• **YOUR INSTRUCTIONS**: Output the entries exactly as they appear. Pictures should not be included.

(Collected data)
....

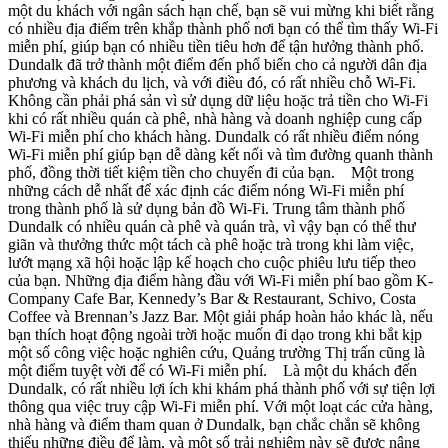
một du khách với ngân sách hạn chế, bạn sẽ vui mừng khi biết rằng
có nhiều địa điểm trên khắp thành phố nơi bạn có thể tìm thấy Wi-Fi
miễn phí, giúp bạn có nhiều tiền tiêu hơn để tận hưởng thành phố.
Dundalk đã trở thành một điểm đến phổ biến cho cả người dân địa
phương và khách du lịch, và với điều đó, có rất nhiều chỗ Wi-Fi.
Không cần phải phá sản vì sử dụng dữ liệu hoặc trả tiền cho Wi-Fi
khi có rất nhiều quán cà phê, nhà hàng và doanh nghiệp cung cấp
Wi-Fi miễn phí cho khách hàng. Dundalk có rất nhiều điểm nóng
Wi-Fi miễn phí giúp bạn dễ dàng kết nối và tìm đường quanh thành
phố, đồng thời tiết kiệm tiền cho chuyến đi của bạn. Một trong
những cách dễ nhất để xác định các điểm nóng Wi-Fi miễn phí
trong thành phố là sử dụng bản đồ Wi-Fi. Trung tâm thành phố
Dundalk có nhiều quán cà phê và quán trà, vì vậy bạn có thể thư
giãn và thưởng thức một tách cà phê hoặc trà trong khi làm việc,
lướt mạng xã hội hoặc lập kế hoạch cho cuộc phiêu lưu tiếp theo
của bạn. Những địa điểm hàng đầu với Wi-Fi miễn phí bao gồm K-
Company Cafe Bar, Kennedy’s Bar & Restaurant, Schivo, Costa
Coffee và Brennan’s Jazz Bar. Một giải pháp hoàn hảo khác là, nếu
bạn thích hoạt động ngoài trời hoặc muốn đi dạo trong khi bắt kịp
một số công việc hoặc nghiên cứu, Quảng trường Thị trấn cũng là
một điểm tuyệt vời để có Wi-Fi miễn phí. Là một du khách đến
Dundalk, có rất nhiều lợi ích khi khám phá thành phố với sự tiện lợi
thông qua việc truy cập Wi-Fi miễn phí. Với một loạt các cửa hàng,
nhà hàng và điểm tham quan ở Dundalk, bạn chắc chắn sẽ không
thiếu những điều để làm, và một số trải nghiệm này sẽ được nâng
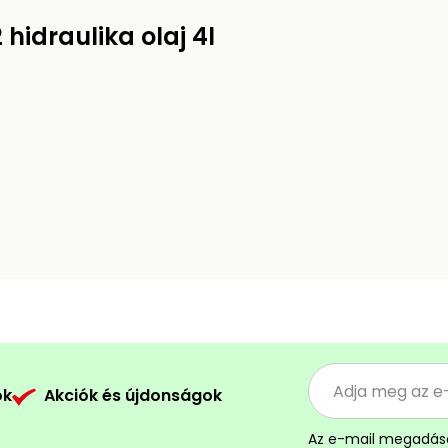
hidraulika olaj 4l
ók
Akciók és újdonságok
Az e-mail megadás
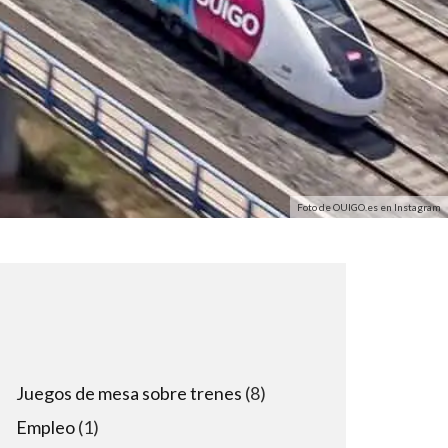
Foto de OUIGO.es en Instagram
8
Juegos de mesa sobre trenes
8
products
1
Empleo
1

....

• **EXERCISE RESPONSE**:
một du khách với ngân sách hạn chế, bạn sẽ vui mừng khi biết rằng
có nhiều địa điểm trên khắp thành phố nơi bạn có thể tìm thấy Wi-Fi
miễn phí, giúp bạn có nhiều tiền tiêu hơn để tận hưởng thành phố.
Dundalk đã trở thành một điểm đến phổ biến cho cả người dân địa
phương và khách du lịch, và với điều đó, có rất nhiều chỗ Wi-Fi.
Không cần phải phá sản vì sử dụng dữ liệu hoặc trả tiền cho Wi-Fi
khi có rất nhiều quán cà phê, nhà hàng và doanh nghiệp cung cấp
Wi-Fi miễn phí cho khách hàng. Dundalk có rất nhiều điểm nóng
Wi-Fi miễn phí giúp bạn dễ dàng kết nối và tìm đường quanh thành
phố, đồng thời tiết kiệm tiền cho chuyến đi của bạn. Một trong
những cách dễ nhất để xác định các điểm nóng Wi-Fi miễn phí
trong thành phố là sử dụng bản đồ Wi-Fi. Trung tâm thành phố
Dundalk có nhiều quán cà phê và quán trà, vì vậy bạn có thể thư
giãn và thưởng thức một tách cà phê hoặc trà trong khi làm việc,
lướt mạng xã hội hoặc lập kế hoạch cho cuộc phiêu lưu tiếp theo
của bạn. Những địa điểm hàng đầu với Wi-Fi miễn phí bao gồm K-
Company Cafe Bar, Kennedy’s Bar & Restaurant, Schivo, Costa
Coffee và Brennan’s Jazz Bar. Một giải pháp hoàn hảo khác là, nếu
bạn thích hoạt động ngoài trời hoặc muốn đi dạo trong khi bắt kịp
một số công việc hoặc nghiên cứu, Quảng trường Thị trấn cũng là
một điểm tuyệt vời để có Wi-Fi miễn phí. Là một du khách đến
Dundalk, có rất nhiều lợi ích khi khám phá thành phố với sự tiện lợi
thông qua việc truy cập Wi-Fi miễn phí. Với một loạt các cửa hàng,
nhà hàng và điểm tham quan ở Dundalk, bạn chắc chắn sẽ không
thiếu những điều để làm, và một số trải nghiệm này sẽ được nâng
hidraulika olaj 4l
ók
Akciók és újdonságok
Az e-mail megadás
Foto de OUIGO.es en Instagram
8
Juegos de mesa sobre trenes
8
products
1
Empleo
1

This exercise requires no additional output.